One such example is the next Saturn Vue sport utility vehicle, which is a version of a German model. GM will build its new Vue in Mexico. Whatever happened to the promise that Saturn would be a new kind of American car company?

The idea of global models is simple enough: save money and time. The only problem is that it has not worked for Detroit in the past.

No Australian-built car has ever been a success in the U.S. In 1990, Ford's Mercury division brought over a little Australian roadster called the Capri, the ugliest two-seater I had ever seen. The Mitsubishi (other-otc: MSBHY - news - people ) Diamante sedan of a few years ago was another sales dud, as was a GM Aussie car they called the Pontiac GTO. The problem with Australian cars is that they look dated. Even the G8 that GM showed was not as stylish as a Pontiac should be.

The Detroit companies have had a long stream of disasters bringing their European cars to this market. One year, back in the early 1960s, Ford sold 100,000 copies of a British model, the Cortina. U.S. customers quickly found out how awful it was and it faded away. Ford also struck out in the 1980s trying to sell German Fords as Mercury Merkur models. GM has had similar flops, such as the German-built Cadillac Catera and the Saturn LS, an Opel sedan that it covered in plastic panels and built in the U.S.

Americans seem to love their Porsches, Mercedes, BMWs and other European cars, so why have GM and Ford had nothing but failures here for the past half-century?

I think that there are a few reasons for this. Up to this point, European designs from GM and Ford have been rather dull and generally do not appeal to Americans. Europeans are smaller than we are in height and weight and fuel is more expensive in Europe. As a result, many European small cars seem a bit tight for us.

Market positioning is another challenge. A small American car, say the size of a Ford Focus, is a blue-collar entry-level car in the U.S. In Europe, a car of that size is for the middle class, so manufacturers use higher-priced designs and components and put more features in such models.

Such a car might cost as much as $30,000 in Europe, but no one would pay that much for a Ford of that size here. The Euro conversion rate also makes it impractical to import lower-priced, high-volume models. Just look at Volkswagen, which has been losing $1 billion a year in the U.S.
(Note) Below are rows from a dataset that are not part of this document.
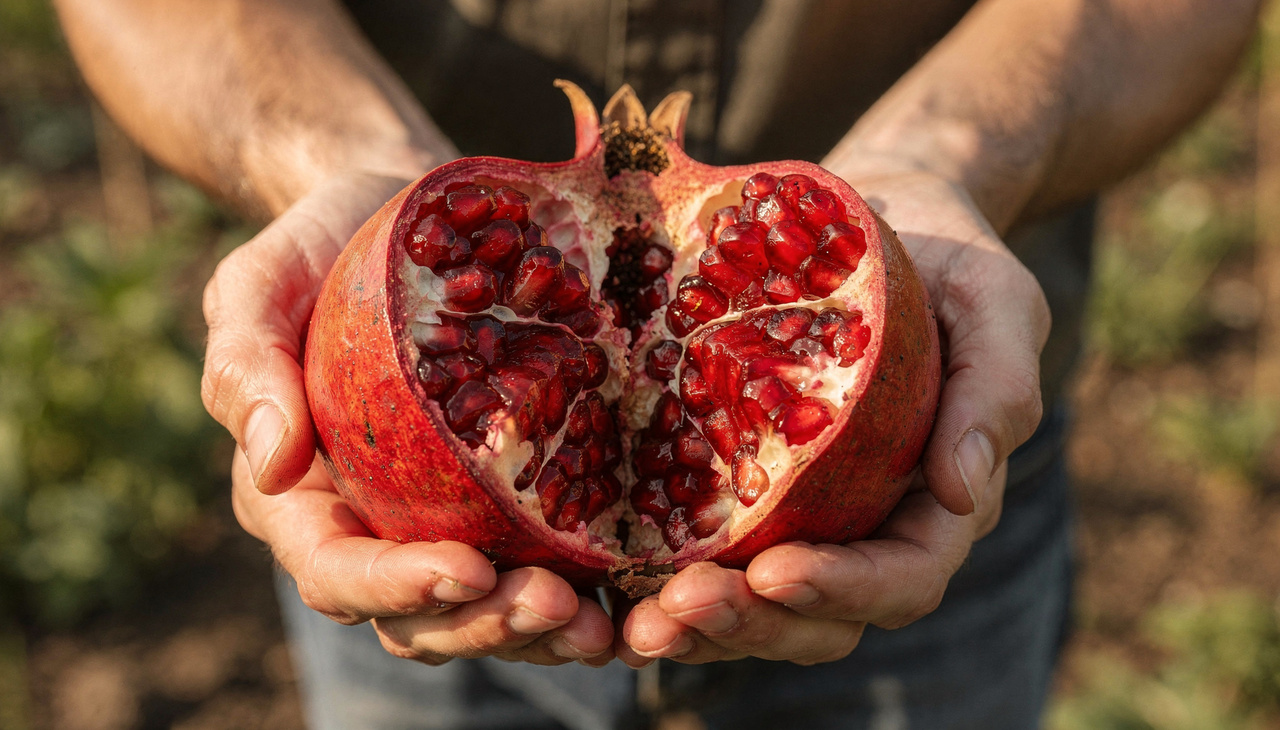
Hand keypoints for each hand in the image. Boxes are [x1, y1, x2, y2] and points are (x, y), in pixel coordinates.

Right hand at [206, 173, 613, 665]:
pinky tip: (634, 586)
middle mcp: (372, 528)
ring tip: (603, 623)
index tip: (468, 568)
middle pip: (420, 617)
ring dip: (540, 631)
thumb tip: (270, 465)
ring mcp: (440, 521)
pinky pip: (537, 563)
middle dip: (486, 624)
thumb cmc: (317, 253)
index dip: (398, 587)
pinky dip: (582, 589)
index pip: (337, 572)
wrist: (392, 217)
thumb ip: (247, 368)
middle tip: (556, 604)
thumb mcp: (258, 287)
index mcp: (304, 499)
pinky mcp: (502, 501)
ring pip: (483, 611)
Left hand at [617, 167, 1048, 665]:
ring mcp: (804, 511)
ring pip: (758, 603)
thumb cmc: (950, 261)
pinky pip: (708, 547)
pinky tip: (609, 570)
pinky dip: (663, 570)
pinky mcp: (744, 484)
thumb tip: (964, 492)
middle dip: (753, 625)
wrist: (884, 221)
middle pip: (820, 617)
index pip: (903, 577)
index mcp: (936, 501)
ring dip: (700, 621)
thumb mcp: (996, 303)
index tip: (774, 571)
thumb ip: (997, 389)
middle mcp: (868, 523)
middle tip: (676, 607)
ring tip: (638, 619)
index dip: (842, 590)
OK, I will concede that GM's new global cars might do better than the old ones. The Saturn Aura on sale now, a version of a German model, is better looking than any previous Saturn model. The next generation Chevy Malibu, coming this fall, also shares this European platform, and is more attractive than any versions of the Malibu since GM revived that nameplate for model year 2000.

That aside, globalization is fraught with problems. Here are a few passages from a letter sent to me a while ago by a Detroit executive:

"The difficulty in reconciling different market tastes, different tooling suppliers, different plant layouts, different manufacturing technology, the way doors, for instance, are hemmed, different safety requirements, etc., make the coordination and engineering job so complex and difficult that the supposed savings of engineering it only once are swamped with the additional, needless travel, communications, meetings, compromises and, above all, lost time. ...
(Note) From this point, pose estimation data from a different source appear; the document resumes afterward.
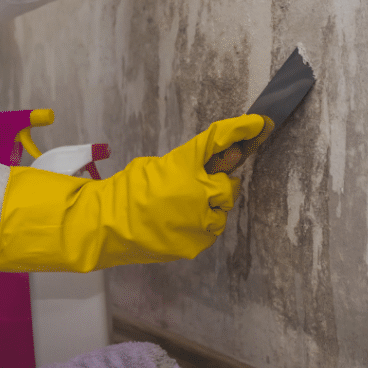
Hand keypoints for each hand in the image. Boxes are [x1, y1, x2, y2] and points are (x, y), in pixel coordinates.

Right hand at [0, 114, 264, 272]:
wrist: (109, 226)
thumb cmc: (125, 191)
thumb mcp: (152, 166)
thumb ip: (181, 165)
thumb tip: (201, 165)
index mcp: (184, 165)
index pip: (218, 140)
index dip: (240, 129)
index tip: (258, 124)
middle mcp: (198, 191)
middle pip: (229, 185)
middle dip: (219, 183)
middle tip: (202, 185)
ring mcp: (200, 220)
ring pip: (221, 211)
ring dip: (209, 207)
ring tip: (182, 208)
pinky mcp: (198, 243)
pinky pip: (209, 231)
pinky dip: (200, 226)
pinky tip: (178, 224)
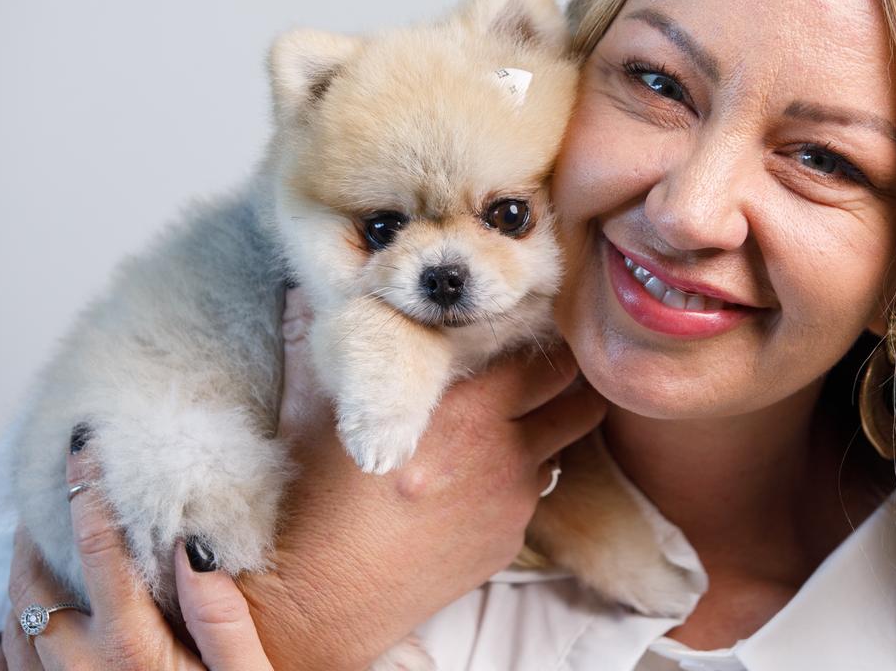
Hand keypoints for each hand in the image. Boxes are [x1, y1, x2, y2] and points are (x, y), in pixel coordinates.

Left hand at [0, 447, 271, 669]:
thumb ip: (220, 615)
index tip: (85, 451)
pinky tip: (17, 630)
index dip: (90, 495)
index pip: (103, 554)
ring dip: (21, 580)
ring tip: (38, 547)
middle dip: (41, 533)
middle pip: (38, 587)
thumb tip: (193, 545)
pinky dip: (6, 643)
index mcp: (133, 651)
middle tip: (53, 491)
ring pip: (14, 628)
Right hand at [227, 288, 603, 669]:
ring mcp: (512, 501)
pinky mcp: (510, 540)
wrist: (322, 594)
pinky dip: (515, 480)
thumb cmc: (319, 493)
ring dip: (543, 432)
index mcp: (464, 409)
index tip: (534, 331)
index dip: (544, 340)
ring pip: (559, 447)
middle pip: (577, 400)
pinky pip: (531, 493)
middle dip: (568, 382)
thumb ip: (382, 356)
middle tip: (544, 372)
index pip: (547, 358)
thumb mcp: (345, 408)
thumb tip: (376, 301)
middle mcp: (502, 452)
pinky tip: (471, 484)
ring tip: (502, 428)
"There is, further, a trend toward tailoring automotive products to specific markets. Even Toyota has recently begun to understand that regional product creation, using engineers and key suppliers in that region, designing vehicles for that regional market, is a more effective (i.e., better product at low cost and investment) method then a globally directed one-size fits all' strategy & "

For the past few years, GM has been working to create one engineering and manufacturing system for all its plants around the world to solve just these problems.

Maybe this plan will work this time. It won't be the easy road some expect.